## Given exercise
Print the material below again line for line, with no changes.

(Collected data)

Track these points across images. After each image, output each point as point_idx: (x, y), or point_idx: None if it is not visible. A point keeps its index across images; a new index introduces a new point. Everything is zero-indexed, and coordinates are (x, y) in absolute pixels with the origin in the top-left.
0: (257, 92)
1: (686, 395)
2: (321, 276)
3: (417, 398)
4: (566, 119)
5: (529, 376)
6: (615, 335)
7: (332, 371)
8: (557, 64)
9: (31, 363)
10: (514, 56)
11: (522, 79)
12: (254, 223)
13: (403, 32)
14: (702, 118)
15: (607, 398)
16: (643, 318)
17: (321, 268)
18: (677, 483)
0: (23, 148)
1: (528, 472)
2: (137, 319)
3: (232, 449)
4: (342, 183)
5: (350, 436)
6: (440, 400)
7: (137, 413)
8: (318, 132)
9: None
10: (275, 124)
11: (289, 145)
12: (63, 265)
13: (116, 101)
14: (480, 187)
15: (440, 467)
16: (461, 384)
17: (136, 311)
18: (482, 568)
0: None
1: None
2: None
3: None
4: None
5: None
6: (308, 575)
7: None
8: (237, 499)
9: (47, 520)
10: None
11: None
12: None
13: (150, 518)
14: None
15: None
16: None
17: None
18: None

## The solution
Track these points across images. After each image, output each point as point_idx: (x, y), or point_idx: None if it is not visible. A point keeps its index across images; a new index introduces a new point. Everything is zero-indexed, and coordinates are (x, y) in absolute pixels with the origin in the top-left.
0: (257, 92)
1: (686, 395)
2: (321, 276)
3: (417, 398)
4: (566, 119)
5: (529, 376)
6: (615, 335)
7: (332, 371)
8: (557, 64)
9: (31, 363)
10: (514, 56)
11: (522, 79)
12: (254, 223)
13: (403, 32)
14: (702, 118)
15: (607, 398)
16: (643, 318)
17: (321, 268)
18: (677, 483)
0: (23, 148)
1: (528, 472)
2: (137, 319)
3: (232, 449)
4: (342, 183)
5: (350, 436)
6: (440, 400)
7: (137, 413)
8: (318, 132)
9: None
10: (275, 124)
11: (289, 145)
12: (63, 265)
13: (116, 101)
14: (480, 187)
15: (440, 467)
16: (461, 384)
17: (136, 311)
18: (482, 568)
0: None
1: None
2: None
3: None
4: None
5: None
6: (308, 575)
7: None
8: (237, 499)
9: (47, 520)
10: None
11: None
12: None
13: (150, 518)
14: None
15: None
16: None
17: None
18: None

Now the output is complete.